Janjić’s case was put In front of another SS official for evaluation, who dismissed the concerns about Janjić’s past behaviour as unproven, and actually saw his failings as chance to be better used by the Germans. In his opinion, which got Janjić out of Banjica he wrote:
“It should be assumed that Janjic is brutal and that uses that to get ahead. But one cannot discount the possibility that he is not morally solid… It is precisely because Janjić’s comportment which allows him to get ahead, that he can be used. Serbian government are surely afraid on Janjic because his activity is yet unknown to them and he is under our aegis. That is why they feel threatened and want him removed.“
After a new lease on life, Janjić continued forming „Serbian Gestapo“ in a school building on Starine Novaka street (which still stands today). By the end of 1942. the organisation had about 100 members, mostly ethnic Serbs, but also a few Croats and Slovenes, who were, however, required to adopt Orthox faith (probably following Ljotić’s ideas about religion).

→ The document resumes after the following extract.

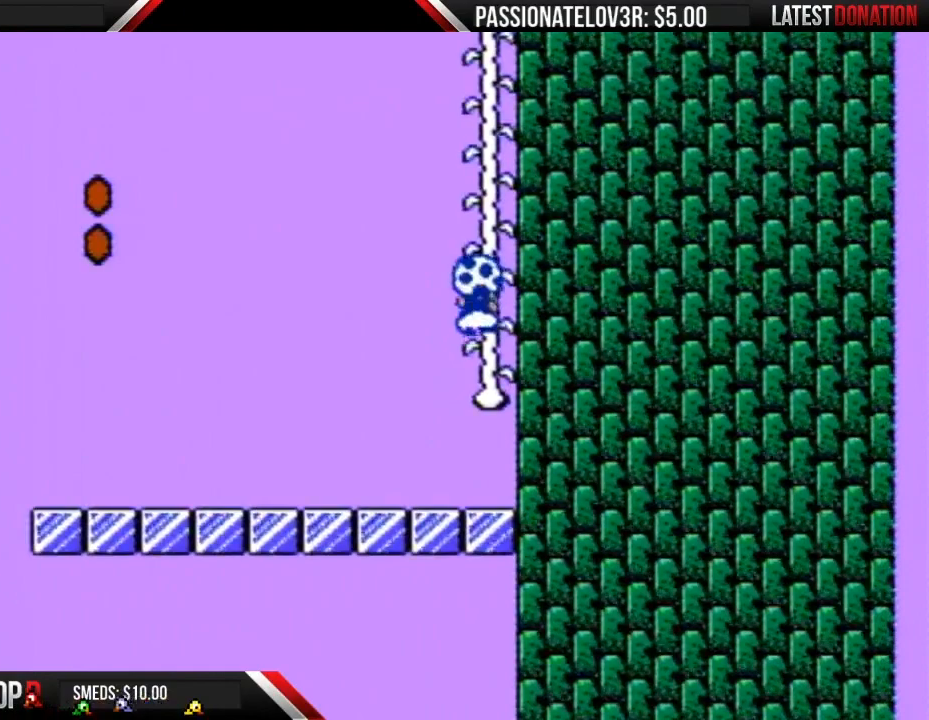
{"buttons": ["B", "DPAD_UP"], "events": [[17, "DPAD_RIGHT", "up"], [17, "DPAD_UP", "down"], [83, "A", "up"]]}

The gang was going around Serbia in various guises, and tried to fight any local resistance (whether communist or royalist), but was also using its German protection to terrorise.
Janjić continued with his tirades against Nedić, and Nedić continued imploring the Germans to rid him of Janjić, explaining that he is a crook and that his behaviour only harms the reputation of his puppet government and causes them trouble.
Eventually, Schäfer also thought that Serbian Gestapo could be of better use in Germany, and notified Janjić of the move, who saw it as a result of a set-up on behalf of Tanasije Dinić, who served as a police minister under Nedić. In his desparate atempt to stay in Serbia, Janjić wrote to the SS claiming that Dinić was freeing Aromanians „who known to be Greek Gypsies“ and that Dinić’s „heritage should be throughly inspected, as it will turn out that he is Gypsy, as implied by his name“.
This was to no avail, and Janjić was sent packing to Berlin in mid-1943 along with about 20 of his collaborators, to spy of the Yugoslavs working there. His brutal, conniving techinques remianed unchanged, as he and his team were luring workers from Yugoslavia (many of them forced labourers) to break rules for which they would snitch on them to the Gestapo (and prove their relevance).
Still, Janjić continued to dream big and even told his one-time collaborator in the Serbian Gestapo, that he will be parachuted back into Serbia to depose Nedić and will expand his rule to (the independently run) Croatia and Montenegro. In the meanwhile, Janjić continued to harass Serbs in Berlin, many of whom escaped the city in order not to be targeted by his schemes. A German report from 1944, states that he used his rank to extort food and sex from those he managed to get hold of – which they called “Serbian methods”.
Although his SS friends in Belgrade tried to save his career stating that he is an “absolute Germanophile”, Janjić was proving as too much of a liability for his handlers, who saw him as a brute and ineffective fantasist, so in April 1944, his official career as a traitor was brought to a halt. Parts of “Serbian Gestapo” continued to operate in his absence, but were ineffective and later subsumed into the German security structures.
According to unverified sources, there were about 2000 individuals affiliated in some form with the Serbian Gestapo many of whom, including Janjić, managed to find refuge in the USA and the UK after the war. According to those sources, some of them continued working in the US and British security services during the Cold War.